The cartoon’s now half over and nothing really funny has happened; even Jinks’ dialogue is kind of lame. Now Dixie gets an idea—if they make Jinks think black-cat Howard is bad luck (“He’s sure been bad luck for us,” Pixie observes), he’ll kick Howard out of the house and things will be back to normal. So Dixie pleads with “stupid-sticious” Jinks and plants the idea of bad luck, then he and Pixie hide and pull off some stunts:
● A vase falls on Jinks’ head (pushed by Dixie).
● Jinks steps on a rake.
● A potted plant drops on Jinks.
● A fold-up bed folds up on Jinks (after Dixie jumps on a switch).
● Jinks trips on a cane.
Howard goes zooming through the air out the front door. “Good riddance to bad luck.” Unfortunately, Dixie doesn’t realise it’s all over and pushes a china cabinet on Jinks. The cat clues in that the “miserable meeces” (he uses the term four times in the cartoon) are responsible for the “bad luck” and ends the cartoon by chasing them with a white broom, yelling “I hate you meeces to pieces!”
Since this is Pixie and Dixie’s final season, Hoyt Curtin’s cues have replaced the Capitol Hi-Q stock music.

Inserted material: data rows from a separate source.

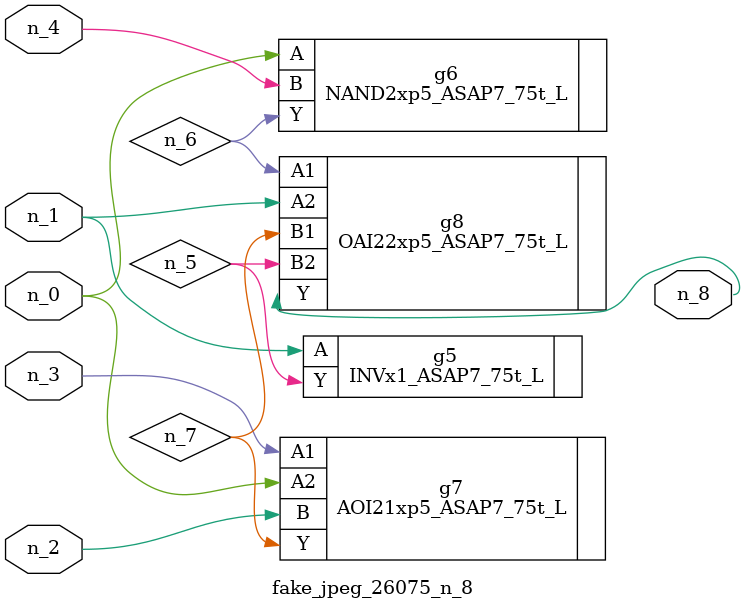
<source format=v>
module fake_jpeg_26075_n_8 (n_3, n_2, n_1, n_0, n_4, n_8);

input n_3;
input n_2;
input n_1;
input n_0;
input n_4;

output n_8;

wire n_6;
wire n_5;
wire n_7;

INVx1_ASAP7_75t_L g5 ( 
.A(n_1),
.Y(n_5)
);

NAND2xp5_ASAP7_75t_L g6 ( 
.A(n_0),
.B(n_4),
.Y(n_6)
);

AOI21xp5_ASAP7_75t_L g7 ( 
.A1(n_3),
.A2(n_0),
.B(n_2),
.Y(n_7)
);

OAI22xp5_ASAP7_75t_L g8 ( 
.A1(n_6),
.A2(n_1),
.B1(n_7),
.B2(n_5),
.Y(n_8)
);


endmodule
</source>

His version of “Over the Waves” is among them; you’ll recognise the music from “The Flintstones” and the syndicated shorts like Wally Gator produced during this period of the studio’s life.
This must have been the first cartoon Hanna-Barbera did where their names appear in the title card of an episode. Their names appear in a yellow rectangle saying "A Hanna-Barbera" leaving out "cartoon." Later, their names appear in cursive in the title cards and lastly just as: "Hanna-Barbera" in the title cards of the last 1961 cartoons.
ReplyDeleteThere's a brief blooper in this cartoon: In one scene when Jinks holds up Pixie and Dixie in his hand after catching them, their outfits switch colors. Pixie's tie is red instead of blue and Dixie's vest is blue instead of red. Odd, isn't it?